Narayan brings feminist ethnographic attention to community infrastructure such as childcare centres built collectively by women residents in MGR Nagar, an informal urban settlement in the city of Chennai, as understudied examples of autoconstruction in peripheral urbanization.

This stems from her long term work and collaboration with women’s rights organization Pennurimai Iyakkam, which has been mediating in the personal and collective lives of the female residents in MGR Nagar and other settlements since the 1980s.

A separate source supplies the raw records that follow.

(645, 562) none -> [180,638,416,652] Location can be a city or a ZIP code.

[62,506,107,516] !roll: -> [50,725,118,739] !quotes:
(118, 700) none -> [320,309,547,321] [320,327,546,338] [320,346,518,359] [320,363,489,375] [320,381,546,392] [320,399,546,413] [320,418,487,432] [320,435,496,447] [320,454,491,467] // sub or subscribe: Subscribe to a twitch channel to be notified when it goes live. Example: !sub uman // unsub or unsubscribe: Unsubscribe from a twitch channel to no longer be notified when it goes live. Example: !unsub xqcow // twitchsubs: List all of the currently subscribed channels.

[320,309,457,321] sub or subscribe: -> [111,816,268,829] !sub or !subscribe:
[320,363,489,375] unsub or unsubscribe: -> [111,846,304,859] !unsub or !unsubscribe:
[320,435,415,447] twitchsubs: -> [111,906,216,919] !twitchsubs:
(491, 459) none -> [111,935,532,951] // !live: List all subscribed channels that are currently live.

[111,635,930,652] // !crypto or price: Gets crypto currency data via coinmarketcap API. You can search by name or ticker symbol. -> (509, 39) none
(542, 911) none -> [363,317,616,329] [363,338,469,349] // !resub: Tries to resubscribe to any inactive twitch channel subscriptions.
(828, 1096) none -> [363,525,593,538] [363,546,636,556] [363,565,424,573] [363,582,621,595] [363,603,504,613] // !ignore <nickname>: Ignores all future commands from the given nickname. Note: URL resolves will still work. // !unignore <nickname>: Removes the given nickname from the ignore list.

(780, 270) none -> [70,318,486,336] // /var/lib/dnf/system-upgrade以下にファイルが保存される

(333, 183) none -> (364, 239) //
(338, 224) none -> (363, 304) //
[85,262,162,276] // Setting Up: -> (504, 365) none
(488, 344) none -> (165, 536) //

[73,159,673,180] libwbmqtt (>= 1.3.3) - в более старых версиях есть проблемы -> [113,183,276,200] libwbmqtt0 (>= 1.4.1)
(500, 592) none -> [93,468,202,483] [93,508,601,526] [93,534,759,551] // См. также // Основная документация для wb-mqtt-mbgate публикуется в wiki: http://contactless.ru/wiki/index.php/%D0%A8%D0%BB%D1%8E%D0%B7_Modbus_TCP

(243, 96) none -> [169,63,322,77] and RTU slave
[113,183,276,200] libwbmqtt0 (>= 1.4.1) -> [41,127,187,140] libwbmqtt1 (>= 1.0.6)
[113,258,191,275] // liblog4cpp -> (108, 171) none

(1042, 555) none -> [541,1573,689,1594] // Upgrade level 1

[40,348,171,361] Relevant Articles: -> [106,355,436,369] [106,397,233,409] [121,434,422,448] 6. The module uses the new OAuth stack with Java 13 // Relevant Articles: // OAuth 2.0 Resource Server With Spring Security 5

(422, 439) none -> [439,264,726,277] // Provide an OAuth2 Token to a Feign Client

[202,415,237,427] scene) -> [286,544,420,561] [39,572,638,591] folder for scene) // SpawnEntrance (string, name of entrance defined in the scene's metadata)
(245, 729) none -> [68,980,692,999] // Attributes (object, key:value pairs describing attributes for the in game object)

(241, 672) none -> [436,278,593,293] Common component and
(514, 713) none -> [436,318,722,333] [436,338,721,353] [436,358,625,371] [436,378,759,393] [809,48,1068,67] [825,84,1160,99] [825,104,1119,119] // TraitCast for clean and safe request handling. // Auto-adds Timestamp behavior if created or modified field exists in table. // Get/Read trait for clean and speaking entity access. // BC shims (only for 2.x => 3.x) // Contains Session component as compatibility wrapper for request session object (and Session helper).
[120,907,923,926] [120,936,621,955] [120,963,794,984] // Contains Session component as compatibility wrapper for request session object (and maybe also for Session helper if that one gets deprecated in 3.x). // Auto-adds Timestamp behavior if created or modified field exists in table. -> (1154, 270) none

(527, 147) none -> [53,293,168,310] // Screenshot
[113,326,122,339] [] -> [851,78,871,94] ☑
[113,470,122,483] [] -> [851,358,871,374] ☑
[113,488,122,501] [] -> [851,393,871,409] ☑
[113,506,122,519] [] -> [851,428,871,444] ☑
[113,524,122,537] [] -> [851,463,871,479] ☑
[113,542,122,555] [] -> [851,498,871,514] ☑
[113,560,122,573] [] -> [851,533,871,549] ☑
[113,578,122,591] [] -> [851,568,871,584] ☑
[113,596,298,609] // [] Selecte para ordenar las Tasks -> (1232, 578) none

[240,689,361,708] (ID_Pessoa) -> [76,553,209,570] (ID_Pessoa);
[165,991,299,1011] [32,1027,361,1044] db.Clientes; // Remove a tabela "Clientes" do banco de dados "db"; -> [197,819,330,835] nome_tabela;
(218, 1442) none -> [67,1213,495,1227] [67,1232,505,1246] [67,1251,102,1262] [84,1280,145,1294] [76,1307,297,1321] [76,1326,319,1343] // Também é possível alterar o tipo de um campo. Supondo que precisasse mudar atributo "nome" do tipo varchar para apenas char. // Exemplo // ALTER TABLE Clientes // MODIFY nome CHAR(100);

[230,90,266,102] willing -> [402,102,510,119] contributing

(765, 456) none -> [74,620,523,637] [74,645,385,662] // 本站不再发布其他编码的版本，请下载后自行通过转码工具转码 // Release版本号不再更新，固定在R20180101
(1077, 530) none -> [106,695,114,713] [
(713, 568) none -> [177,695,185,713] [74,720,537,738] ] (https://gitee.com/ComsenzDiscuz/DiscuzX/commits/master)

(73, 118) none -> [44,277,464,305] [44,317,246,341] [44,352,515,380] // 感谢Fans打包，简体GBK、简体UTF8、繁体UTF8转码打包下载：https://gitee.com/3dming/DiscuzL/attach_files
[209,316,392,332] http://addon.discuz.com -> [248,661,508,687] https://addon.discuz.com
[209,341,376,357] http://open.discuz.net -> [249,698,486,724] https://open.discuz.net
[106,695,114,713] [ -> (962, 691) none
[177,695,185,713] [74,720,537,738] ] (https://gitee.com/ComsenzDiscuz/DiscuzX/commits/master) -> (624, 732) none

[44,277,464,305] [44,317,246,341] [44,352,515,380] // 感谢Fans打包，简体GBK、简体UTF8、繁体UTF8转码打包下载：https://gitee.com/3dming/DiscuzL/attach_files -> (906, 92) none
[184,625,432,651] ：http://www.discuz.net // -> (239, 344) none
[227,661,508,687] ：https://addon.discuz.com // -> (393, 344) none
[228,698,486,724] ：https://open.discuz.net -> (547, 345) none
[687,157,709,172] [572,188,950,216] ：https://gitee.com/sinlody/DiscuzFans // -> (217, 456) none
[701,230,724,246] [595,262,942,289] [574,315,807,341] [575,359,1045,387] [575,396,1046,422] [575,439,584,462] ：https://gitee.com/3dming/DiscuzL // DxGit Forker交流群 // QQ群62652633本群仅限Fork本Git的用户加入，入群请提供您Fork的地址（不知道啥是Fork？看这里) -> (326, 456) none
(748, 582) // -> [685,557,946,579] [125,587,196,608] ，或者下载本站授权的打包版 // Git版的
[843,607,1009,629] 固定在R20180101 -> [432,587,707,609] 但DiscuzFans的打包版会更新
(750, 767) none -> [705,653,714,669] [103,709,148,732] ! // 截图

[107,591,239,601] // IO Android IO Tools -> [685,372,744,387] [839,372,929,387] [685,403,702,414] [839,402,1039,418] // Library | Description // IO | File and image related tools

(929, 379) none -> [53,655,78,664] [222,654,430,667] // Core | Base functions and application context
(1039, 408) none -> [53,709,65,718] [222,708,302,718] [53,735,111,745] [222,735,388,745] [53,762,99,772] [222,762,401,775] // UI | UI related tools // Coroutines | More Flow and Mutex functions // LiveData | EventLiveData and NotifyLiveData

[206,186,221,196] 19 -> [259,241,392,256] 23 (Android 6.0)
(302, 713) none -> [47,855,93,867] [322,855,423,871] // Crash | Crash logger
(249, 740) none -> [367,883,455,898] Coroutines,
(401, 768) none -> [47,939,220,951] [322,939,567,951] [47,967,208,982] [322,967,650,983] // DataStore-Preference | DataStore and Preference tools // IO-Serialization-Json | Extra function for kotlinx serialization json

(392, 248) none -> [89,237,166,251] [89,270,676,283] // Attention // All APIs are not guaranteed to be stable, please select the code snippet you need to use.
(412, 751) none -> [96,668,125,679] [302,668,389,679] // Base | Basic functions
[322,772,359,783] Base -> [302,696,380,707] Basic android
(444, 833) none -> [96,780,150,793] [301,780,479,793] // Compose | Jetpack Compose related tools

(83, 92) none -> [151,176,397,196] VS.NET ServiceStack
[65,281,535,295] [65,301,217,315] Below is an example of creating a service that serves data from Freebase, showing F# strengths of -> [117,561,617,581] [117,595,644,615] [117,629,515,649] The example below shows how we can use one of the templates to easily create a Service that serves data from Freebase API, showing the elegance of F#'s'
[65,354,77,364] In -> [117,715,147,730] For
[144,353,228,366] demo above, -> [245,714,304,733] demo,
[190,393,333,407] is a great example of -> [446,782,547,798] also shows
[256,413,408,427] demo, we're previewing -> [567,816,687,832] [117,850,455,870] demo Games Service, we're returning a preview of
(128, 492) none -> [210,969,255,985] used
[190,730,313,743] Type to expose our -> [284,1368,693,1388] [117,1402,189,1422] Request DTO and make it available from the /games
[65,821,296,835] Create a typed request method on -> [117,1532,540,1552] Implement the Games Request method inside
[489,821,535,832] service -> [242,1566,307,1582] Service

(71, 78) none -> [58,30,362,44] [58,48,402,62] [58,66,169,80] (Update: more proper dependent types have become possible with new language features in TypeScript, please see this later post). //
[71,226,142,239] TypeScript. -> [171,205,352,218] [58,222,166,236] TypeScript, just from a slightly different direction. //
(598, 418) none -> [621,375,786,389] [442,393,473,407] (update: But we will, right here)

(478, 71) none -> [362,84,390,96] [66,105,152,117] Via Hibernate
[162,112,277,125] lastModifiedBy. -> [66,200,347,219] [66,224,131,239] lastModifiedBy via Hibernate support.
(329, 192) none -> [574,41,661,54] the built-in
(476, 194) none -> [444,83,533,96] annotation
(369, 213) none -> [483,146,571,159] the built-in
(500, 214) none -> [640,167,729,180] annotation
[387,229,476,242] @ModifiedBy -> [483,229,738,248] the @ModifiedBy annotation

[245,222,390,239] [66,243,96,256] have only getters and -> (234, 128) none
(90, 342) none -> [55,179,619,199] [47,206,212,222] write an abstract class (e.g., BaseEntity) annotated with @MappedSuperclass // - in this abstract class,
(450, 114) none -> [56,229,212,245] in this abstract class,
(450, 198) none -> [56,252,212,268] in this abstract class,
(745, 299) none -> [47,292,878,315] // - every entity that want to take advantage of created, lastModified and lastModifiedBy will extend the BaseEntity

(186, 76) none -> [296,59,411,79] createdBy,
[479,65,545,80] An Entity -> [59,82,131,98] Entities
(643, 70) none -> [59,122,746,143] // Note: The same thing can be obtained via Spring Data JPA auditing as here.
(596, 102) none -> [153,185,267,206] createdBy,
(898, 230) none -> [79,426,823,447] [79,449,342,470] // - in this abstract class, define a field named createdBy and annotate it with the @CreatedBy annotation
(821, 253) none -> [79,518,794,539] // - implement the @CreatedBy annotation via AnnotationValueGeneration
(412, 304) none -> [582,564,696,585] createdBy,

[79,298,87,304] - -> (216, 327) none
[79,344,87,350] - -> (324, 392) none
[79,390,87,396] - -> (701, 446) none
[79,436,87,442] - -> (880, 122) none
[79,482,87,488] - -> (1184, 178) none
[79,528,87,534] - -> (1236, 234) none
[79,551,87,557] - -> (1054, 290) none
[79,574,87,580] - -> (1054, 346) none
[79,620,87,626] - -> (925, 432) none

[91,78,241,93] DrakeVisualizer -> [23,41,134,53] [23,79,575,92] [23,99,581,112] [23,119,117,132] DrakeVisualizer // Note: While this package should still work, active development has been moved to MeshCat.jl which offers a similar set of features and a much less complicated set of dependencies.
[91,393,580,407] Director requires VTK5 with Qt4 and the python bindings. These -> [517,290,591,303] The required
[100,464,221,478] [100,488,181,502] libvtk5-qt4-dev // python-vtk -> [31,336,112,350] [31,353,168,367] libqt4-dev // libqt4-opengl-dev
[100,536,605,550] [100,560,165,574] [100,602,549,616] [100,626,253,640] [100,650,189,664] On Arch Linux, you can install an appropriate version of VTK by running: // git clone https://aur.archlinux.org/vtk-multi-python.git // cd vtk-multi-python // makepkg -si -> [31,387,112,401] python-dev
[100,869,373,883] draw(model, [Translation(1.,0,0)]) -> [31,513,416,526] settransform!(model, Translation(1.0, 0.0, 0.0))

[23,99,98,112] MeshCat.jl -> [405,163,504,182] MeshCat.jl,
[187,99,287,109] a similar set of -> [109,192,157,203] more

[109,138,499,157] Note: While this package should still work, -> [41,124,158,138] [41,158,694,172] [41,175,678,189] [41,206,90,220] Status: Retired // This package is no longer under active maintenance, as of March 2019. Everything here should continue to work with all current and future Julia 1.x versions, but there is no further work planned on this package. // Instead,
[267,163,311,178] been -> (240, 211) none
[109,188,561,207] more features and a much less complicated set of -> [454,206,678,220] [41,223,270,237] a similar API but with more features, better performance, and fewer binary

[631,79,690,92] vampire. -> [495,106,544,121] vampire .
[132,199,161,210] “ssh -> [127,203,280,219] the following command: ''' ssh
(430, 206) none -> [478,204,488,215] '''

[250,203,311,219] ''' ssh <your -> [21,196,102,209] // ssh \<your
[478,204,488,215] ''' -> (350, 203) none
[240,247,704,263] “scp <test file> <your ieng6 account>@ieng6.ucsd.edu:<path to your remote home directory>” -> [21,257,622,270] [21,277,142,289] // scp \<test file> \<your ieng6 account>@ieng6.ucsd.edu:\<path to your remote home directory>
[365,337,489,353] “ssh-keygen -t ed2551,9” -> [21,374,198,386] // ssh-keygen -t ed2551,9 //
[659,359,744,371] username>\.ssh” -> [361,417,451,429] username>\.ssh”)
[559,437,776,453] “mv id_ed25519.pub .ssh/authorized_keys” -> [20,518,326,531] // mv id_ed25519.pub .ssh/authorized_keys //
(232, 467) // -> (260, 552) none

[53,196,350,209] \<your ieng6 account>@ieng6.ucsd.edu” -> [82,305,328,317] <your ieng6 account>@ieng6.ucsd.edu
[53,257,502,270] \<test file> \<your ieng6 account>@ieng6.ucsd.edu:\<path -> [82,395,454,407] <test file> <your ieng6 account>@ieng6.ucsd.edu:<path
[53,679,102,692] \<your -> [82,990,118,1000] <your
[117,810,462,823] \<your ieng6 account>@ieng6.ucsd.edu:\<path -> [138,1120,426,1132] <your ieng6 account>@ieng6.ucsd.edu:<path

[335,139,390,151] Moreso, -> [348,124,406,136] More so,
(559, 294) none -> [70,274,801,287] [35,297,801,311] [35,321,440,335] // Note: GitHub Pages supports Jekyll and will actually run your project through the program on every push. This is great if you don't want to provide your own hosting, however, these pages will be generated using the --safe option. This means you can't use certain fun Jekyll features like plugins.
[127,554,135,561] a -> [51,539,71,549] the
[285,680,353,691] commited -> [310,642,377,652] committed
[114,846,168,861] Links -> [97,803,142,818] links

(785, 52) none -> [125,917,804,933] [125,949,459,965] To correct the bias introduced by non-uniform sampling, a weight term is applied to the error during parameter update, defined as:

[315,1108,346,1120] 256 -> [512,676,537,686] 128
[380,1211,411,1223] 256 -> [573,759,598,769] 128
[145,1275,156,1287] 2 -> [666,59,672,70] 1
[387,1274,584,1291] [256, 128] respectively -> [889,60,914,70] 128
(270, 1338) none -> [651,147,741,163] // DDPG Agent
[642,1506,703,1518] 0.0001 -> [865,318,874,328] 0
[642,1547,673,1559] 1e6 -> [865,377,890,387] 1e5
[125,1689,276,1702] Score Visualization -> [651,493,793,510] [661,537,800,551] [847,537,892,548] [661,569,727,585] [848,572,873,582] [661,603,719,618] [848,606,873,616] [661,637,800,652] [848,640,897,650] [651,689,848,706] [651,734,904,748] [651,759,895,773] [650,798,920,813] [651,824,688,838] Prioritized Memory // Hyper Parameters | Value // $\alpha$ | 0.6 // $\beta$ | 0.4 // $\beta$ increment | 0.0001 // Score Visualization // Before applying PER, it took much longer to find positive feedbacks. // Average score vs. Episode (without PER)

“The female residents of MGR Nagar and the Iyakkam led the construction of a pre-school childcare center to address the nutritional and educational needs of children below the age of five, and thus enable mothers to join the workforce. When the time came to decide the future of the childcare center they had built, women remained agents of urbanization who could negotiate with state actors to give up their center to make new gains, instead of resisting or protesting dispossession after the fact.”

With the eventual demolition of the centre constructed by the community, and its replacement with a state-built and state-run facility, Narayan argues that the lesson of the commons remains one of optimism. In this case, the neighbourhood consented to gain a new centre, and the Iyakkam moved the existing community service and its resources (sans the building structure) to another nearby settlement.

“A conception of the urban commons as portable is also one imbued with hope: it allows us to imagine the commons as that which need not always be permanently or irreversibly lost or eroded. Instead, it can be a resilient, transplantable material and cultural practice that can mushroom as a response to the absence of state care, retreat, or dispossession, to enact a politics of place.”